Aus dem Gesamtzusammenhang ist ersichtlich, dass es dem Beschwerdeführer eben nicht um eine das sachliche Anliegen völlig in den Hintergrund drängende persönliche Kränkung ging. Der Beschwerdeführer äußerte sich im Rahmen des von einer Behörde durchgeführten Sühneverfahrens zu den Vorwürfen der Anzeigeerstatterin und zieht ihre geistige Gesundheit angesichts der – seiner Ansicht nach – aus der Luft gegriffenen Vorwürfe in Zweifel. Dem Beschwerdeführer ging es hierbei nicht ausschließlich um die Diffamierung der Anzeigeerstatterin, sondern in erster Linie um die Verteidigung gegen die aus seiner Sicht haltlosen und abstrusen Vorwürfe. Es handelt sich zwar um polemische und überspitzte Kritik; diese hat aber eine sachliche Auseinandersetzung zur Grundlage.

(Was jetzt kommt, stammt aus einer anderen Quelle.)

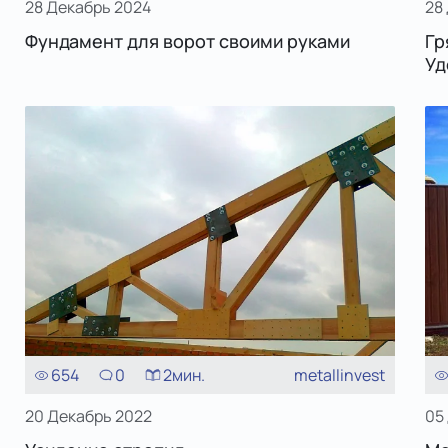
28 Декабрь 2024
28
Фундамент для ворот своими руками
Гр
Уд
654
0
2
мин.
metallinvest
20 Декабрь 2022
05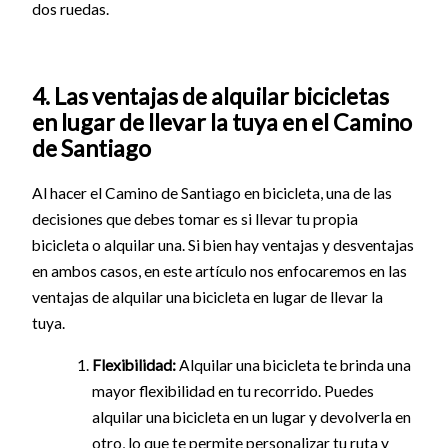
dos ruedas.
4. Las ventajas de alquilar bicicletas
en lugar de llevar la tuya en el Camino
de Santiago
Al hacer el Camino de Santiago en bicicleta, una de las
decisiones que debes tomar es si llevar tu propia
bicicleta o alquilar una. Si bien hay ventajas y desventajas
en ambos casos, en este artículo nos enfocaremos en las
ventajas de alquilar una bicicleta en lugar de llevar la
tuya.
Flexibilidad:
Alquilar una bicicleta te brinda una
mayor flexibilidad en tu recorrido. Puedes
alquilar una bicicleta en un lugar y devolverla en
otro, lo que te permite personalizar tu ruta y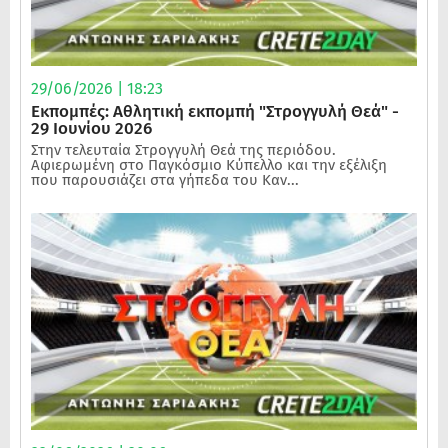
29/06/2026 | 18:23
Εκπομπές: Αθλητική εκπομπή "Στρογγυλή Θεά" -
29 Ιουνίου 2026
Στην τελευταία Στρογγυλή Θεά της περιόδου.
Αφιερωμένη στο Παγκόσμιο Κύπελλο και την εξέλιξη
που παρουσιάζει στα γήπεδα του Καν...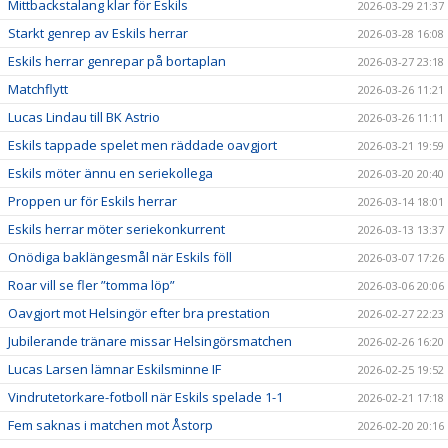
Mittbackstalang klar för Eskils
2026-03-29 21:37
Starkt genrep av Eskils herrar
2026-03-28 16:08
Eskils herrar genrepar på bortaplan
2026-03-27 23:18
Matchflytt
2026-03-26 11:21
Lucas Lindau till BK Astrio
2026-03-26 11:11
Eskils tappade spelet men räddade oavgjort
2026-03-21 19:59
Eskils möter ännu en seriekollega
2026-03-20 20:40
Proppen ur för Eskils herrar
2026-03-14 18:01
Eskils herrar möter seriekonkurrent
2026-03-13 13:37
Onödiga baklängesmål när Eskils föll
2026-03-07 17:26
Roar vill se fler ”tomma löp”
2026-03-06 20:06
Oavgjort mot Helsingör efter bra prestation
2026-02-27 22:23
Jubilerande tränare missar Helsingörsmatchen
2026-02-26 16:20
Lucas Larsen lämnar Eskilsminne IF
2026-02-25 19:52
Vindrutetorkare-fotboll när Eskils spelade 1-1
2026-02-21 17:18
Fem saknas i matchen mot Åstorp
2026-02-20 20:16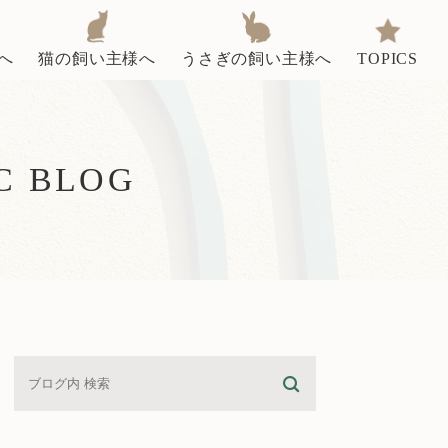
へ
猫の飼い主様へ
うさぎの飼い主様へ
TOPICS
C BLOG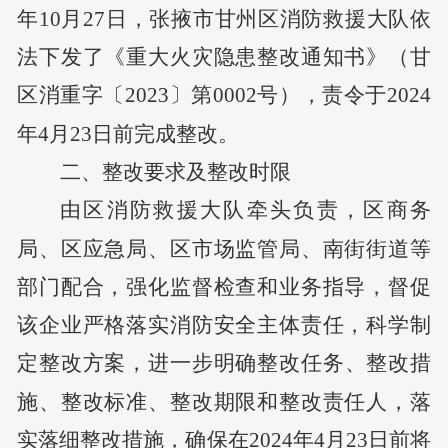
年10月27日，张掖市甘州区消防救援大队依
法下发了《重大火灾隐患整改通知书》（甘
区消重字〔2023〕第0002号），责令于2024
年4月23日前完成整改。
二、整改要求及整改时限
由区消防救援大队牵头负责，区商务
局、区应急局、区市场监管局、南街街道等
部门配合，强化监督检查和业务指导，督促
该企业严格落实消防安全主体责任，科学
制
定整改方案，
进一步
明确整改
任务
、整改措
施、整改标准、整改期限和整改责任人，
落
实落细整改措施，确保在
2024年4月23日前将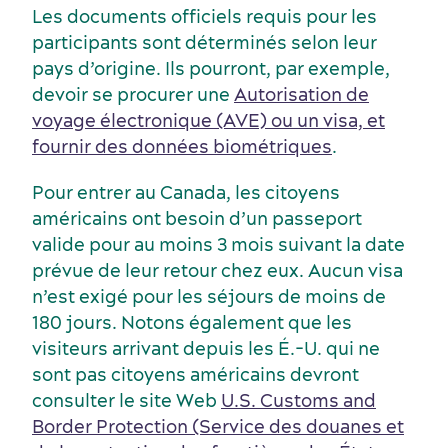
Les documents officiels requis pour les
participants sont déterminés selon leur
pays d’origine. Ils pourront, par exemple,
devoir se procurer une
Autorisation de
voyage électronique (AVE) ou un visa, et
fournir des données biométriques
.
Voyage de motivation
Histoire et culture
Pour entrer au Canada, les citoyens
américains ont besoin d’un passeport
valide pour au moins 3 mois suivant la date
prévue de leur retour chez eux. Aucun visa
n’est exigé pour les séjours de moins de
180 jours. Notons également que les
visiteurs arrivant depuis les É.-U. qui ne
sont pas citoyens américains devront
consulter le site Web
U.S. Customs and
Border Protection (Service des douanes et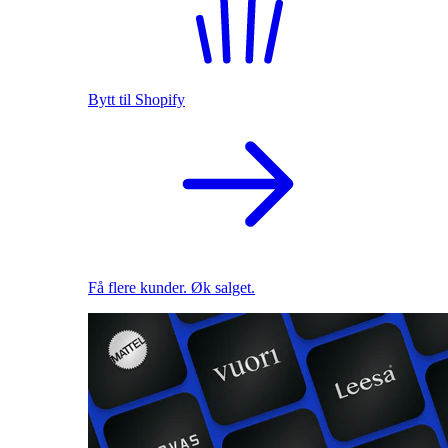
Bytt til Shopify
Få flere kunder. Øk salget.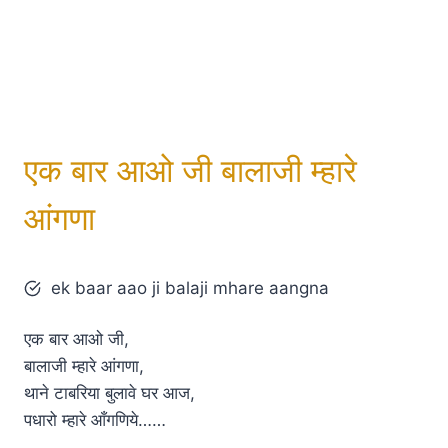
एक बार आओ जी बालाजी म्हारे
आंगणा
ek baar aao ji balaji mhare aangna
एक बार आओ जी,
बालाजी म्हारे आंगणा,
थाने टाबरिया बुलावे घर आज,
पधारो म्हारे आँगणिये……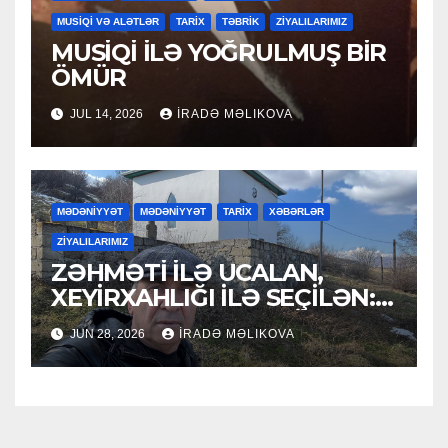
MUSİQİ VƏ ALƏTLƏR
TARİX
TƏBRİK
ZİYALILARIMIZ
MUSİQİ İLƏ YOĞRULMUŞ BİR
ÖMÜR
JUL 14, 2026
İRADƏ MƏLIKOVA
MƏDƏNİYYƏT
MƏDƏNİYYƏT
TARİX
XƏBƏRLƏR
ZİYALILARIMIZ
ZƏHMƏTİ İLƏ UCALAN,
XEYİRXAHLIĞI İLƏ SEÇİLƏN:
HACI RAMAZAN QULİYEV
JUN 28, 2026
İRADƏ MƏLIKOVA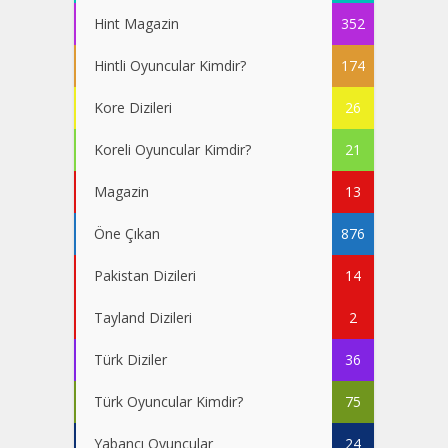
Hint Magazin
352
Hintli Oyuncular Kimdir?
174
Kore Dizileri
26
Koreli Oyuncular Kimdir?
21
Magazin
13
Öne Çıkan
876
Pakistan Dizileri
14
Tayland Dizileri
2
Türk Diziler
36
Türk Oyuncular Kimdir?
75
Yabancı Oyuncular
24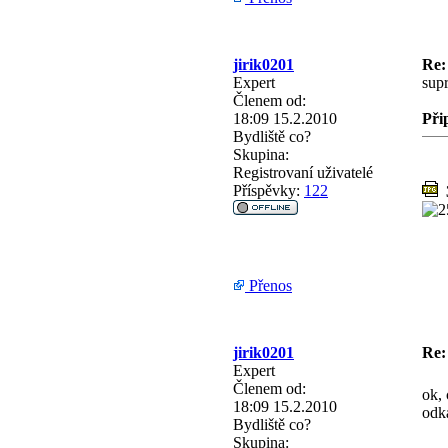
jirik0201
Re:
Expert
supr
Členem od:
18:09 15.2.2010
Při
Bydliště
co?
Skupina:
Registrovaní uživatelé
Příspěvky:
122
3
Přenos
jirik0201
Re:
Expert
Členem od:
ok, 
18:09 15.2.2010
odk
Bydliště
co?
Skupina: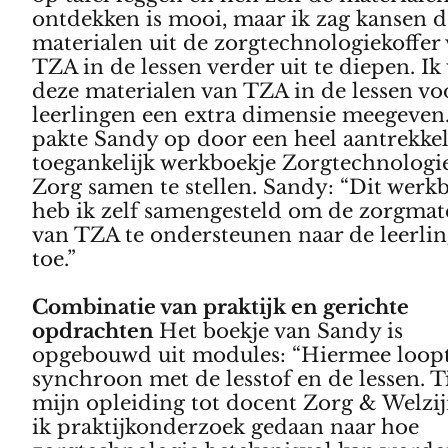
ontdekken is mooi, maar ik zag kansen d
materialen uit de zorgtechnologiekoffer
TZA in de lessen verder uit te diepen. Ik
deze materialen van TZA in de lessen vo
leerlingen een extra dimensie meegeven.
pakte Sandy op door een heel aantrekkel
toegankelijk werkboekje Zorgtechnologie
Zorg samen te stellen. Sandy: “Dit werk
heb ik zelf samengesteld om de zorgmat
van TZA te ondersteunen naar de leerli
toe.”
Combinatie van praktijk en gerichte
opdrachten
Het boekje van Sandy is
opgebouwd uit modules: “Hiermee loopt
synchroon met de lesstof en de lessen. T
mijn opleiding tot docent Zorg & Welzi
ik praktijkonderzoek gedaan naar hoe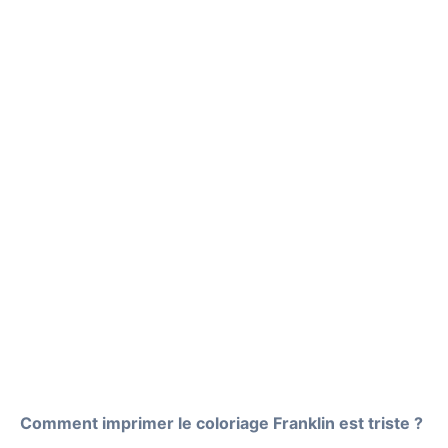
Comment imprimer le coloriage Franklin est triste ?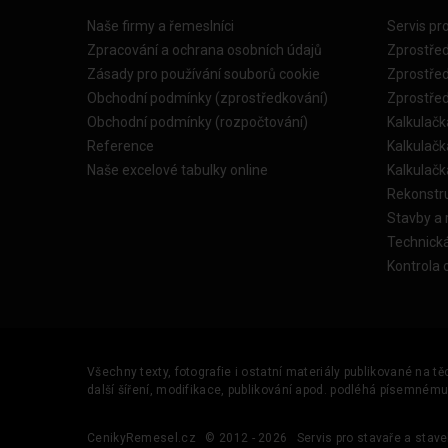
Naše firmy a řemeslníci
Servis pr
Zpracování a ochrana osobních údajů
Zprostře
Zásady pro používání souborů cookie
Zprostře
Obchodní podmínky (zprostředkování)
Zprostře
Obchodní podmínky (rozpočtování)
Kalkulačk
Reference
Kalkulač
Naše excelové tabulky online
Kalkulač
Rekonstr
Stavby a
Technick
Kontrola 
Všechny texty, fotografie i ostatní materiály publikované na t
další šíření, modifikace, publikování apod. podléhá písemném
CenikyRemesel.cz
© 2012 - 2026
Servis pro stavaře a stave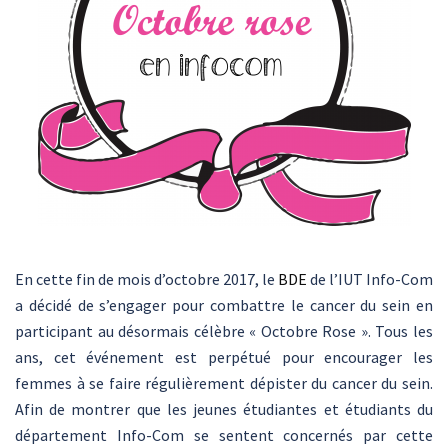
En cette fin de mois d’octobre 2017, le
BDE
de l’IUT Info-Com
a décidé de s’engager pour combattre le cancer du sein en
participant au désormais célèbre « Octobre Rose ». Tous les
ans, cet événement est perpétué pour encourager les
femmes à se faire régulièrement dépister du cancer du sein.
Afin de montrer que les jeunes étudiantes et étudiants du
département Info-Com se sentent concernés par cette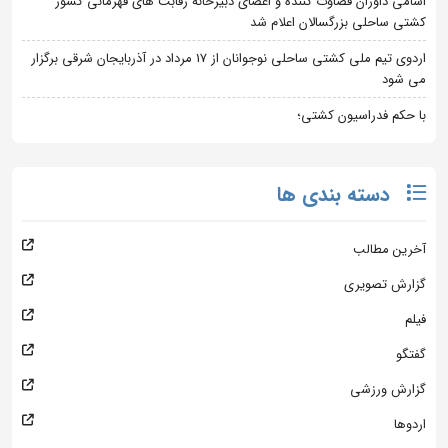
اسامی داوران قضاوت کننده و اعضای دبیرخانه رقابت های قهرمانی کشور
کشتی ساحلی بزرگسالان اعلام شد
اردوی تیم ملی کشتی ساحلی نوجوانان از 17 مرداد در آذربایجان شرقی برگزار
می شود
با حکم فدراسیون کشتی؛
دسته بندی ها
آخرین مطالب
گزارش تصویری
فیلم
گفتگو
گزارش ورزشی
اردوها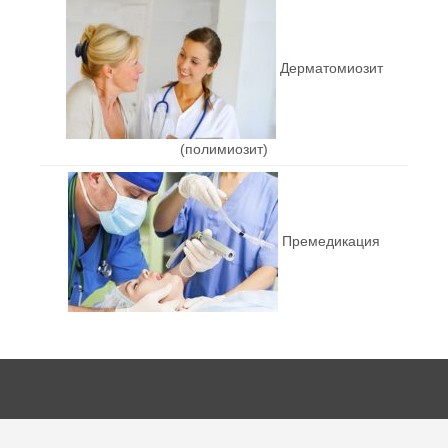
Дерматомиозит
(полимиозит)
Премедикация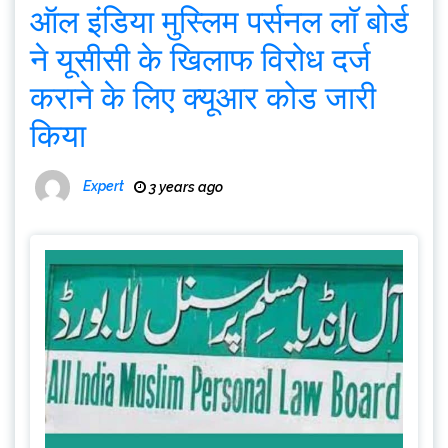
ऑल इंडिया मुस्लिम पर्सनल लॉ बोर्ड
ने यूसीसी के खिलाफ विरोध दर्ज
कराने के लिए क्यूआर कोड जारी
किया
Expert
3 years ago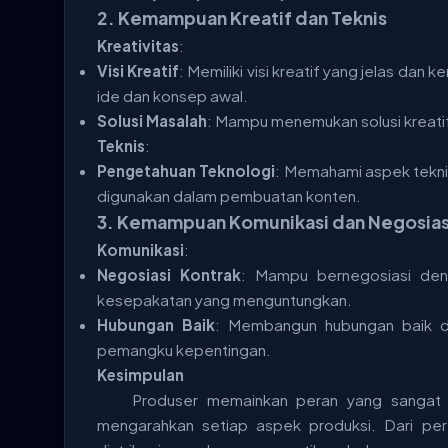
2.
Kemampuan Kreatif dan Teknis
Kreativitas
:
Visi Kreatif
: Memiliki visi kreatif yang jelas d
ide dan konsep awal.
Solusi Masalah
: Mampu menemukan solusi kreatif
Teknis
:
Pengetahuan Teknologi
: Memahami aspek tekni
digunakan dalam pembuatan konten.
3.
Kemampuan Komunikasi dan Negosias
Komunikasi
:
Negosiasi Kontrak
: Mampu bernegosiasi deng
kesepakatan yang menguntungkan.
Hubungan Baik
: Membangun hubungan baik de
pemangku kepentingan.
Kesimpulan
Produser memainkan peran yang sangat 
mengarahkan setiap aspek produksi. Dari p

c) Beide Gerichte unterlassen zu Unrecht die verfassungsrechtlich gebotene Abwägung zwischen der Meinungsfreiheit des Beschwerdeführers und dem allgemeinen Persönlichkeitsrecht der Anzeigeerstatterin. Hierbei wäre auch zu berücksichtigen gewesen, dass sich der Beschwerdeführer, der sich gegen die seiner Meinung nach nicht gerechtfertigten Vorwürfe der Anzeigeerstatterin und dabei auch gegen deren Anregung, bei ihm eine Wohnungsdurchsuchung durchzuführen, verteidigte, sich in einer rechtlichen Auseinandersetzung befand. Dabei ist ihm zur plastischen Darstellung seiner Position grundsätzlich erlaubt, auch starke und eindringliche Ausdrücke zu benutzen, ohne jedes Wort auf die Waagschale legen zu müssen (vgl. BVerfGE 76, 171 <192>; BVerfG, Beschluss der 1. Kammer des Ersten Senats vom 29. Februar 2012 – 1 BvR 2883/11 -, NJW-RR 2012, S. 1002 <1003> m.w.N.).“

Müsste dann auch für den Rechtsanwalt/Verteidiger gelten, der für seinen Mandanten zu einer Strafanzeige Stellung nimmt. Oder?